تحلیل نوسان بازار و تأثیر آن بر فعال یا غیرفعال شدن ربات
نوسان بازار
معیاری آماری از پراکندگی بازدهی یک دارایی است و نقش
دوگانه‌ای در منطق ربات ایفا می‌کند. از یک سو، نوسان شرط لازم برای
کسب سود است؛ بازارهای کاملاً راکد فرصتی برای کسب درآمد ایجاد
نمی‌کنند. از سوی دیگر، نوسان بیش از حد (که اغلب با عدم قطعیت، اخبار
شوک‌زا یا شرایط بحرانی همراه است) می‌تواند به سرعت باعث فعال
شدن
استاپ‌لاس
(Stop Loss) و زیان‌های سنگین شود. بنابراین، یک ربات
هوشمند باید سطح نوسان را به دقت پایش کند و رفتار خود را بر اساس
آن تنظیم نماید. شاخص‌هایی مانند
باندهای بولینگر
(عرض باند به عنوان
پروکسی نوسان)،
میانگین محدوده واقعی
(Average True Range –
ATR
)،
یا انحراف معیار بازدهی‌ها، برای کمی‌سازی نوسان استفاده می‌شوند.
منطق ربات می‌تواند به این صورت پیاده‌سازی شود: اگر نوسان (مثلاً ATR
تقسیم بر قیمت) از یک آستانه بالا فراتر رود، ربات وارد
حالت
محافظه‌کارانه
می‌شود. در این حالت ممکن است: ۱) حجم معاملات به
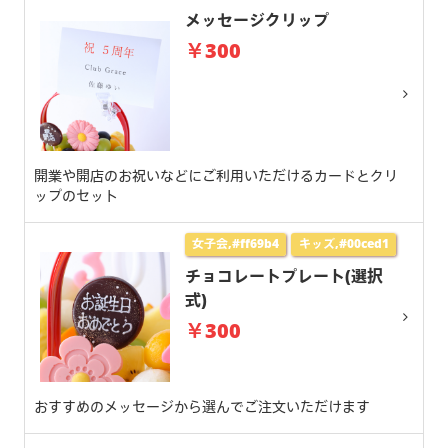
メッセージクリップ
￥300
開業や開店のお祝いなどにご利用いただけるカードとクリ
ップのセット
女子会,#ff69b4
キッズ,#00ced1
チョコレートプレート(選択
式)
￥300
おすすめのメッセージから選んでご注文いただけます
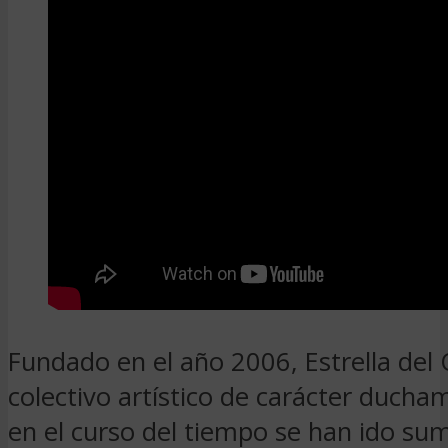
Fundado en el año 2006, Estrella del 
colectivo artístico de carácter ducha
en el curso del tiempo se han ido su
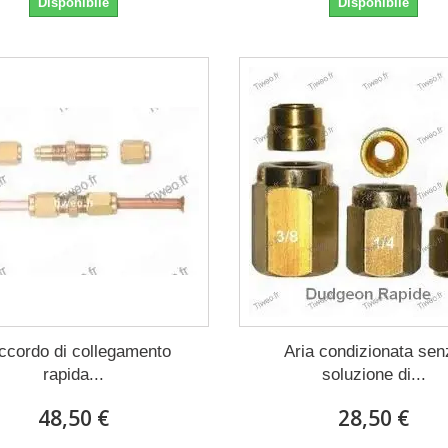
Disponibile
Disponibile
ccordo di collegamento
Aria condizionata sen
rapida...
soluzione di...
48,50 €
28,50 €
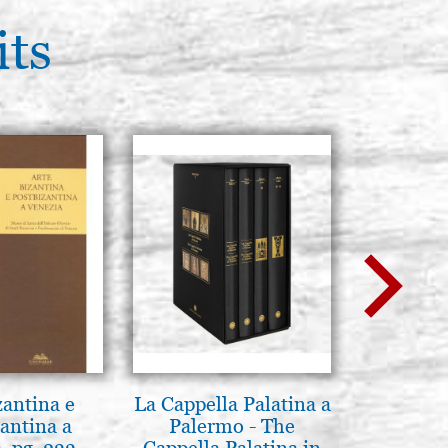
its
zantina e
La Cappella Palatina a
L'ikona
antina a
Palermo - The
dell'In
, pg. 233
Cappella Palatina in
Giancarl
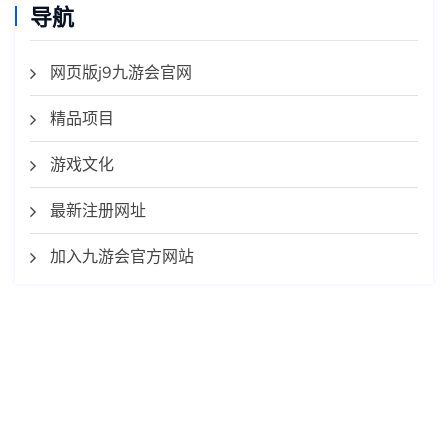
导航
网页版j9九游会官网
精品项目
游戏文化
最新注册网址
加入九游会官方网站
..........
Ignoring the pictures, write out word for word only the lines from the one containing "محافظه‌کارانه" through the last line of the data, both ends included.

محافظه‌کارانه
می‌شود. در این حالت ممکن است: ۱) حجم معاملات به
メッセージクリップ
￥300
開業や開店のお祝いなどにご利用いただけるカードとクリ
ップのセット
女子会,#ff69b4
キッズ,#00ced1
チョコレートプレート(選択
式)
￥300
おすすめのメッセージから選んでご注文いただけます
Fundado en el año 2006, Estrella del 
colectivo artístico de carácter ducha
en el curso del tiempo se han ido su
Disponibile
Disponibile
ccordo di collegamento
Aria condizionata sen
rapida...
soluzione di...
48,50 €
28,50 €
its
zantina e
La Cappella Palatina a
L'ikona
antina a
Palermo - The
dell'In
, pg. 233
Cappella Palatina in
Giancarl
导航
网页版j9九游会官网
精品项目
游戏文化
最新注册网址
加入九游会官方网站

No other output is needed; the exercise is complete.